[WikiEN-l] Missed Opportunities to have avoided the Durova Case
Anthony
wikimail at inbox.org
Thu Nov 29 21:44:13 UTC 2007
On Nov 29, 2007 4:33 PM, jayjg <jayjg99 at gmail.com> wrote:
> On Nov 29, 2007 4:04 PM, Anthony <wikimail at inbox.org> wrote:
> > Wikipedia business is the business of Wikipedia. In the context of
> > "an administrator discussing Wikipedia business", it'd be a discussion
> > of who to block, or what pages to protect, or something like that.
> > "Anything about Wikipedia" would include that and anything else
> > related to Wikipedia.
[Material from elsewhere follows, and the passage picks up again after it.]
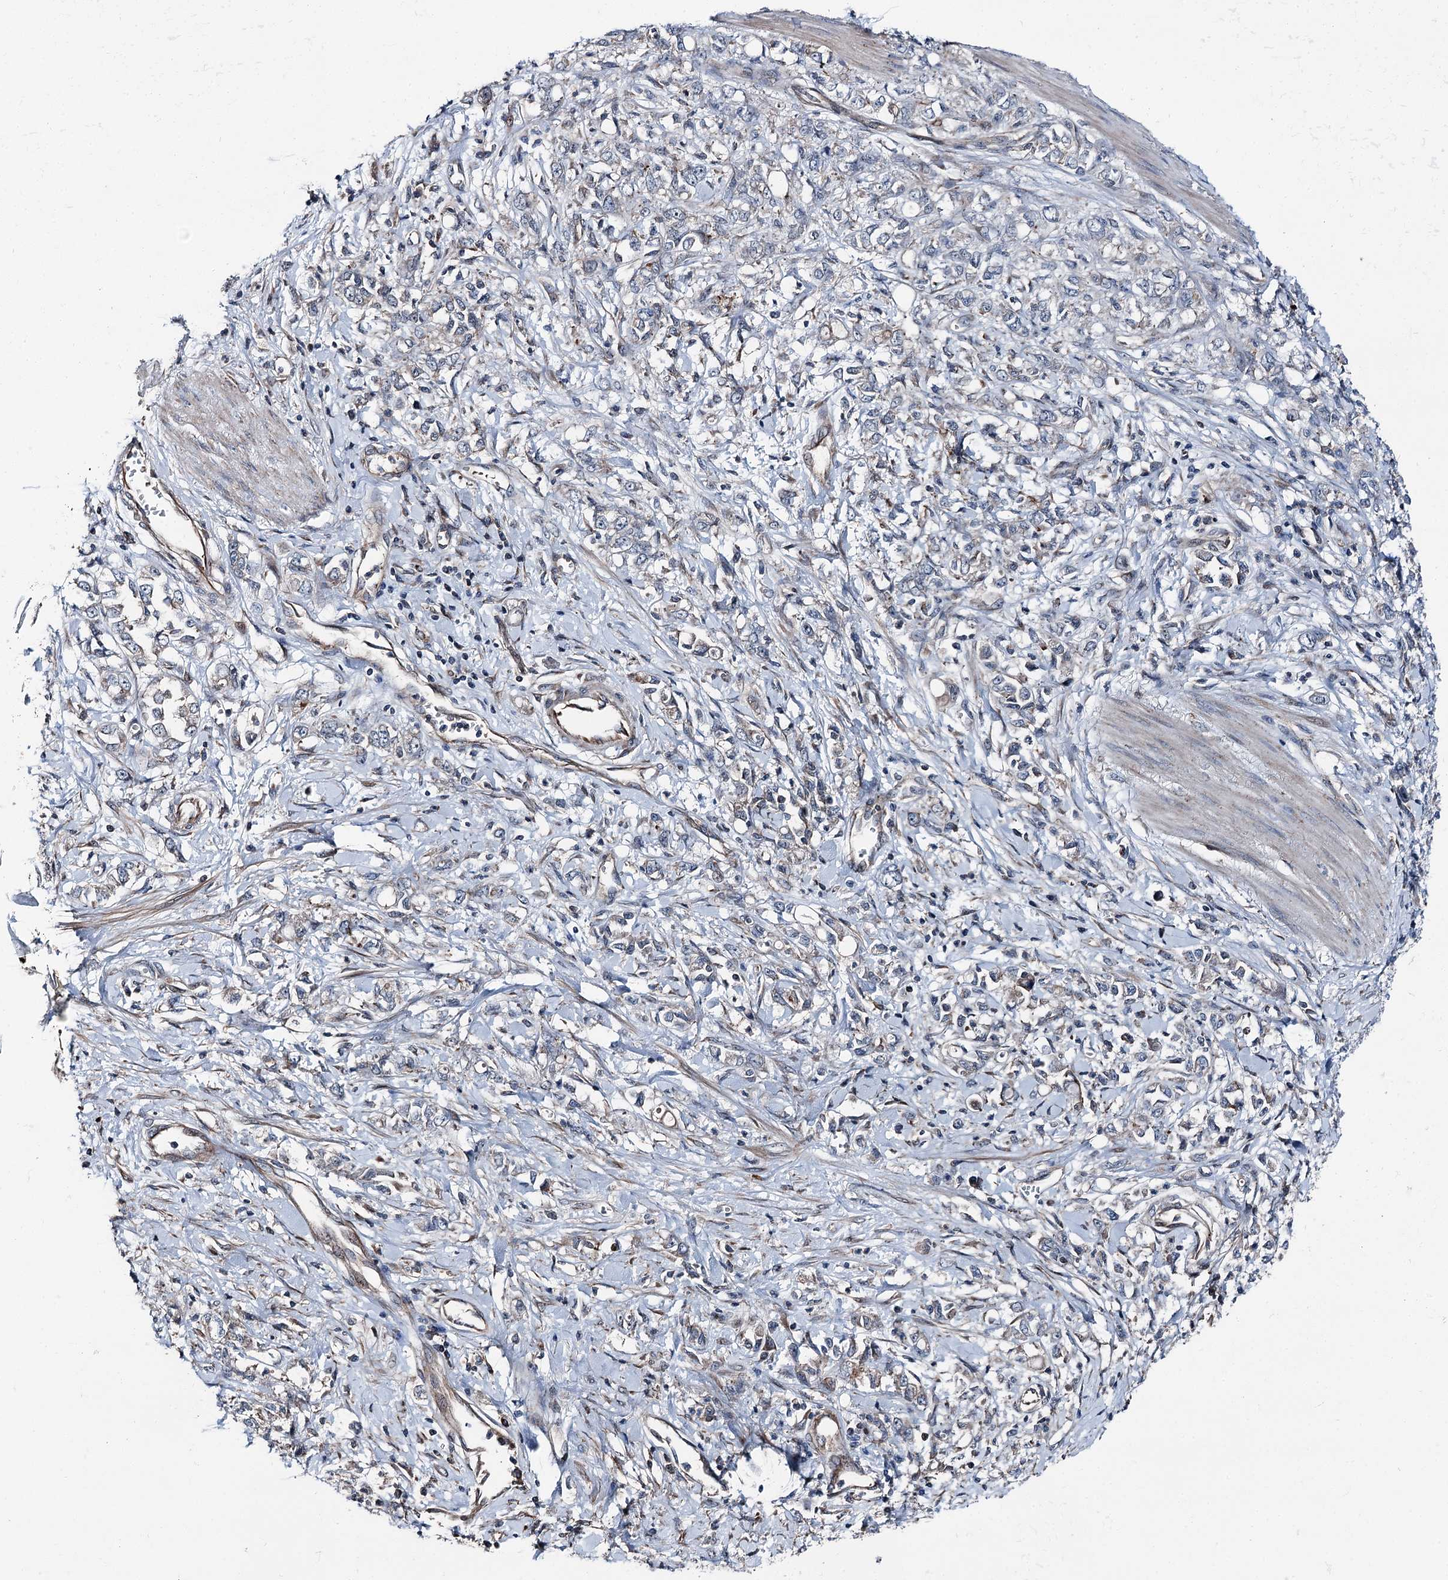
{"staining": {"intensity": "negative", "quantity": "none", "location": "none"}, "tissue": "stomach cancer", "cell_type": "Tumor cells", "image_type": "cancer", "snomed": [{"axis": "morphology", "description": "Adenocarcinoma, NOS"}, {"axis": "topography", "description": "Stomach"}], "caption": "Tumor cells show no significant protein positivity in stomach adenocarcinoma.", "gene": "POLR1D", "patient": {"sex": "female", "age": 76}}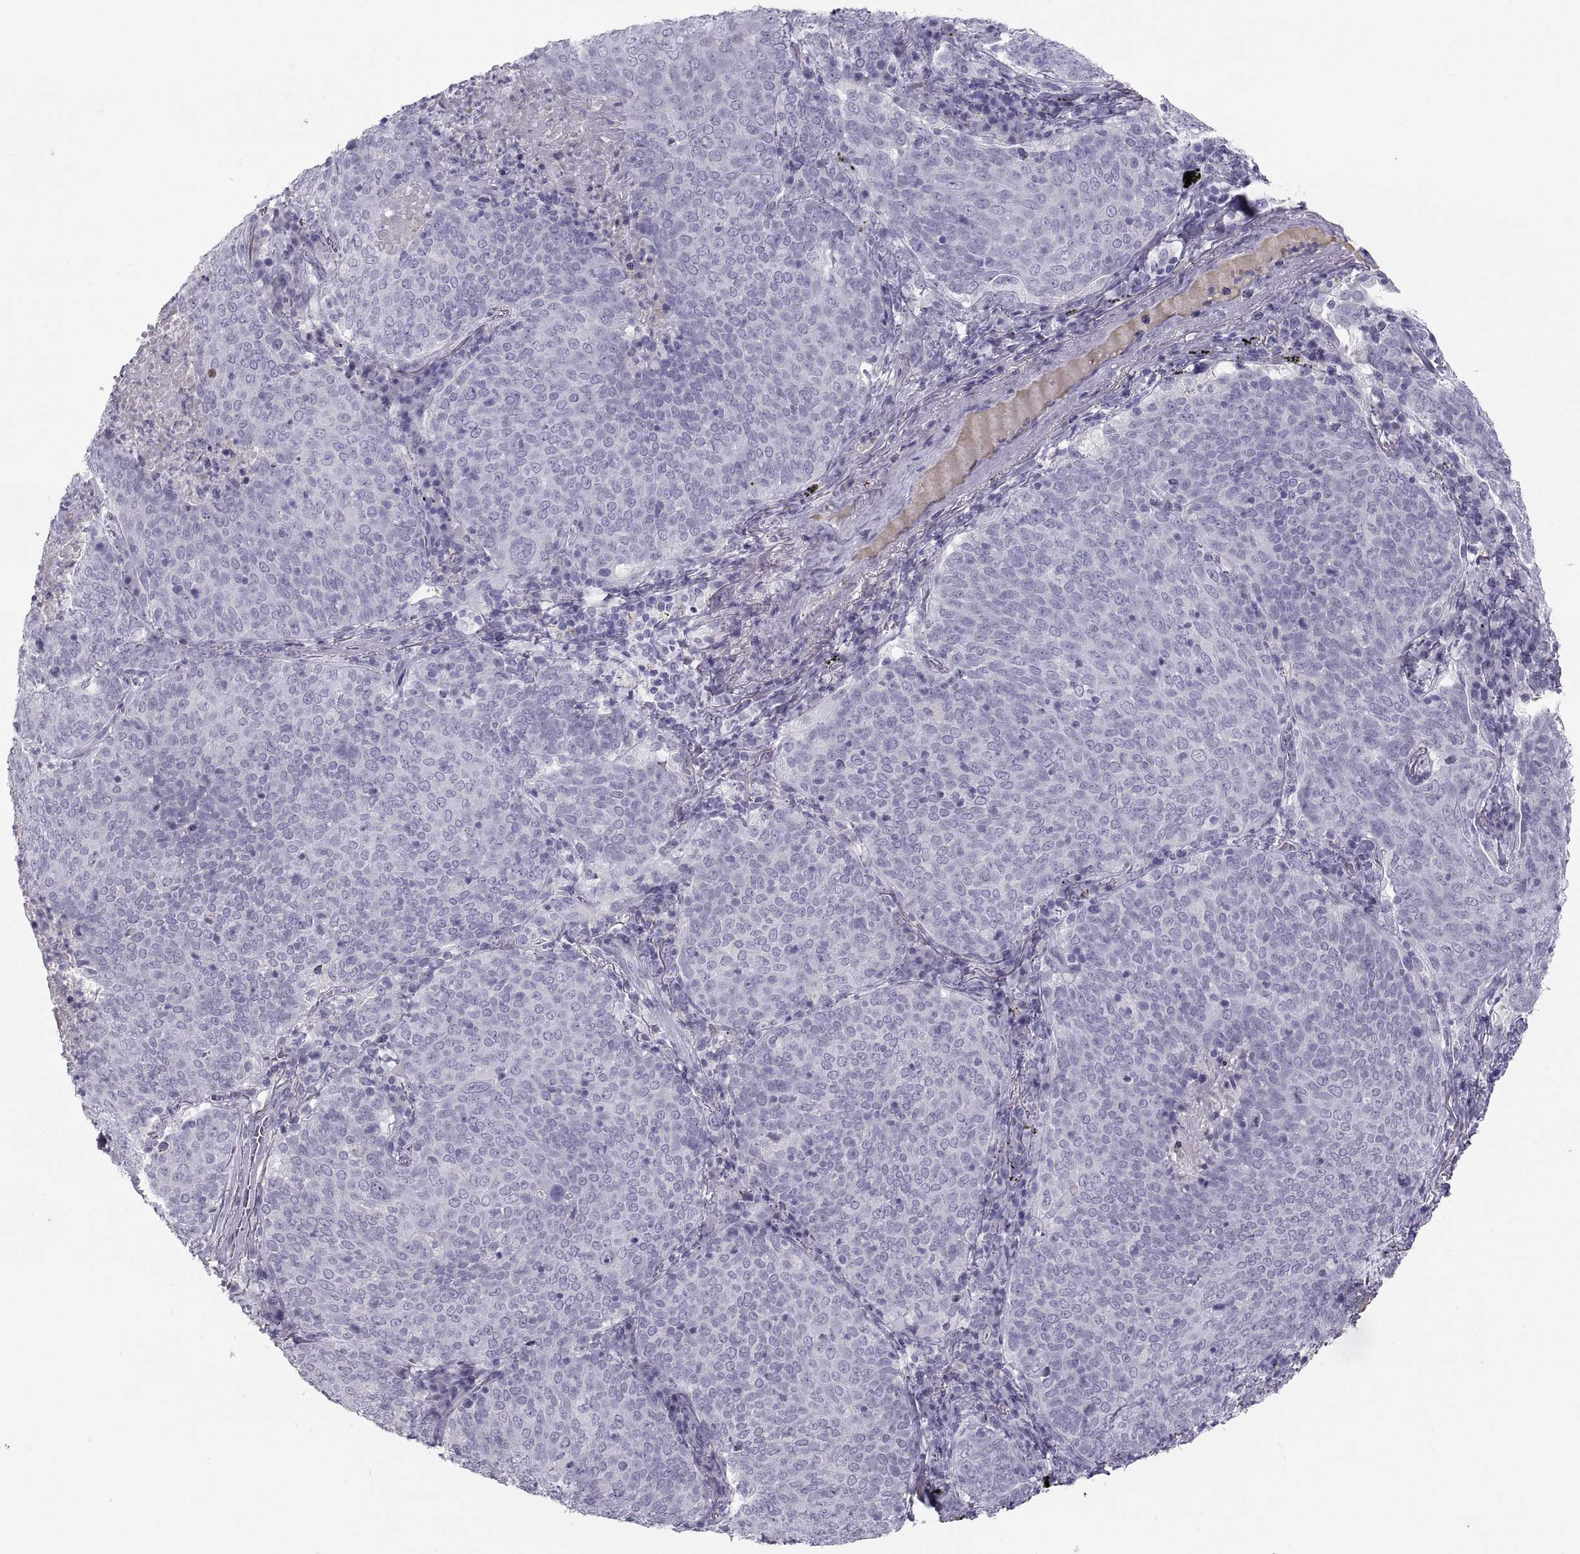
{"staining": {"intensity": "negative", "quantity": "none", "location": "none"}, "tissue": "lung cancer", "cell_type": "Tumor cells", "image_type": "cancer", "snomed": [{"axis": "morphology", "description": "Squamous cell carcinoma, NOS"}, {"axis": "topography", "description": "Lung"}], "caption": "Immunohistochemical staining of lung cancer (squamous cell carcinoma) reveals no significant staining in tumor cells.", "gene": "MAGEB2", "patient": {"sex": "male", "age": 82}}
If I email my friend and say "Wikipedia is the
> > greatest site ever", that'd be "about Wikipedia", but it wouldn't be
> > "Wikipedia business".
>
> What about if an admin e-mailed another Wikipedian and said "Account X
> is new but looks suspiciously familiar with Wikipedia process"; would
> the Wikipedia community have a *right* to see that e-mail?
Are you asking me? My opinion is no, the community as a whole does
not have a *right* to see that e-mail, but it should be logged and
available to the foundation and/or an agent of the foundation. I feel
that the accused Wikipedian, on the other hand, does have a *right* to
see that e-mail, at least at the point that it is decided that there
is enough evidence to make an action or that it was a mistake in the
first place.
Of course, getting back to the discussion at hand, I would consider
that to be "discussing Wikipedia business", and not just "about
Wikipedia".
> How about
> if a Wikipedia admin e-mailed another Wikipedian and said "Look at
> page X, it looks like some POV-warriors have really gone to work on
> it". That's also public property?
>
In my opinion, it should be.
> Mind you, your own post facto re-interpretation of Alec's demands are
> kind of moot, considering he was insisting he needed to see the "full
> content of the emails" sent to both lists. That, in fact, was the
> context in which he insisted that every single e-mail was "Wikipedia
> business".
>
Well, I'd disagree with him on that if that's what he said, but I
still don't think he ever claimed that he had a right to see
everything that any admin had ever written "about Wikipedia".